Hacia el norte se extendían interminablemente praderas y
llanos, listados por numerosos cursos de agua que iban a parar al mar, bien en
torrentes tumultuosos, bien en cataratas retumbantes. De la superficie de
aquellas inmensas praderas surgían aquí y allá, verdes islotes, espesos bosques
entre los cuales se habría buscado en vano un pueblo, y cuyas cimas se teñían de
púrpura con los rayos del sol que llegaba entonces a su ocaso. Más allá,
limitando el horizonte por aquella parte, se perfilaban las macizas formas de
una cordillera coronada por la blancura deslumbrante de los glaciares.
Hacia el este, el relieve de la región era más acentuado.

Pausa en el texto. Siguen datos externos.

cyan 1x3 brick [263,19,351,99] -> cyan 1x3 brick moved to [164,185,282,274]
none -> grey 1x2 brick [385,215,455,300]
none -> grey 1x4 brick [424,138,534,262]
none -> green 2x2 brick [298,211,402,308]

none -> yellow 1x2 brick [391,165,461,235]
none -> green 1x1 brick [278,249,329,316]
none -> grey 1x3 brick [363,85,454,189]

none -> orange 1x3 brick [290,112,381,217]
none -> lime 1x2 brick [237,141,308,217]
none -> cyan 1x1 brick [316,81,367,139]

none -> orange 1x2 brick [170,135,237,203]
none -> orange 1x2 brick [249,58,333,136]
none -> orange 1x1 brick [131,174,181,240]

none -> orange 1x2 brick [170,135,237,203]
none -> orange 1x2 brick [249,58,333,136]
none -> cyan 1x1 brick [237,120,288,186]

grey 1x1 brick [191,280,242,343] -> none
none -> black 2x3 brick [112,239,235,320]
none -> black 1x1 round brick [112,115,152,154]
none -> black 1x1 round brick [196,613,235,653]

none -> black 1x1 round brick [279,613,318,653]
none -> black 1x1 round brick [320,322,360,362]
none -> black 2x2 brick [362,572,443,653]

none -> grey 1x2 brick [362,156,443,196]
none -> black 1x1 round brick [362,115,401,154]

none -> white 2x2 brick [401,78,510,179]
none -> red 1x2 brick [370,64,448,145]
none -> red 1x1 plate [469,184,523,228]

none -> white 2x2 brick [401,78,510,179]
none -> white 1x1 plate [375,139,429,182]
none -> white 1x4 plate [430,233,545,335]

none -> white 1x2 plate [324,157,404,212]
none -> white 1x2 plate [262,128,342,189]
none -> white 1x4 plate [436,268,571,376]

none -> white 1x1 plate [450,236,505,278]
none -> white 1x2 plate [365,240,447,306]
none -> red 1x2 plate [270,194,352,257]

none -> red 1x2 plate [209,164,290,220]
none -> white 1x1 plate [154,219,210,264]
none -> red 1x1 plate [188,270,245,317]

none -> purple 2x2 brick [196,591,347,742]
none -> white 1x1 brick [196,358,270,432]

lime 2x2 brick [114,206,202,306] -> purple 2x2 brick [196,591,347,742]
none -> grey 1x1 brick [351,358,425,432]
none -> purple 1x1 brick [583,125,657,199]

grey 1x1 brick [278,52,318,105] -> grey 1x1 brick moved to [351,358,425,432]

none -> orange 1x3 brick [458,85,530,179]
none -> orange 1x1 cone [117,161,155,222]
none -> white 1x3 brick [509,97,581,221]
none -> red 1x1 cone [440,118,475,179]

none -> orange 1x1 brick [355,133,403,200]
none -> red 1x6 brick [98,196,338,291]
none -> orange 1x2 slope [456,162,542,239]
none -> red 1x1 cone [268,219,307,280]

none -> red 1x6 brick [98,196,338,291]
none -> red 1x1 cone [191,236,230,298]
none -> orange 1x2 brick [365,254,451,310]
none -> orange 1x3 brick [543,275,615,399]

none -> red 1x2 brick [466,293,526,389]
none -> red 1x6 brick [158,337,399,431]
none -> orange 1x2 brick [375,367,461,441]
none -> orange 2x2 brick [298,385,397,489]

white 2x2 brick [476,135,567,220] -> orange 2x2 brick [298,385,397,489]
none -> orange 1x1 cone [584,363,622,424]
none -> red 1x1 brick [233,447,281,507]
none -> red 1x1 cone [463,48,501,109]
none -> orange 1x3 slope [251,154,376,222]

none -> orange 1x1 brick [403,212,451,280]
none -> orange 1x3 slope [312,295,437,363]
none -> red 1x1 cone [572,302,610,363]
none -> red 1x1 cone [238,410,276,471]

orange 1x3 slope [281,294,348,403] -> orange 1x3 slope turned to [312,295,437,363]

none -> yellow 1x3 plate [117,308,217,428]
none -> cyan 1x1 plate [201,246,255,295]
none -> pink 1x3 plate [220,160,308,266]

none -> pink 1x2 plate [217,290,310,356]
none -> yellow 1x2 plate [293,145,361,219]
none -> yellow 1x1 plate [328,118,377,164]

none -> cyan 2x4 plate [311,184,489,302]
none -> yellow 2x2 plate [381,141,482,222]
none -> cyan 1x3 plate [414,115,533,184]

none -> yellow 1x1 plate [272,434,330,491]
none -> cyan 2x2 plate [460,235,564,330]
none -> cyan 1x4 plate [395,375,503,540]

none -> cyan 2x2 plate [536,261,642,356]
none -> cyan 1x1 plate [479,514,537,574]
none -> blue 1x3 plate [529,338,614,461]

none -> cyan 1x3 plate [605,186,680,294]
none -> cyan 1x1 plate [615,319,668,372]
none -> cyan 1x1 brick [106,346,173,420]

Perpendicularmente al litoral, el acantilado se escalonaba en niveles sucesivos
y luego se alzaba por fin bruscamente en picos agudos que iban a perderse en las
zonas elevadas del cielo.
Aquellos parajes parecían totalmente desiertos. La misma
soledad también en el canal. Ni una embarcación a la vista, ni siquiera una
canoa de corteza o una piragua de velas. En fin, por más lejos que alcanzara la
vista ni de las islas del sur, ni de punto alguno del litoral o saliente del
acantilado, se elevaba ningún humo que atestiguara la presencia de criaturas
humanas.
El día había llegado a esa hora, siempre impregnada de cierta
melancolía, que precede inmediatamente al crepúsculo. Grandes pájaros
planeadores, formados en bandadas ruidosas, hendían el aire en busca de su
cobijo nocturno.
El Kaw-djer, con los brazos cruzados y de pie sobre la roca en
que se había subido, guardaba la inmovilidad de una estatua. Pero mientras
contemplaba aquella prodigiosa extensión de tierra y de mar, última parcela del
globo que no pertenecía a nadie, última región que no sucumbía bajo el yugo de
las leyes, un éxtasis iluminaba su rostro, palpitaban sus párpados y sus ojos
brillaban por un entusiasmo sagrado.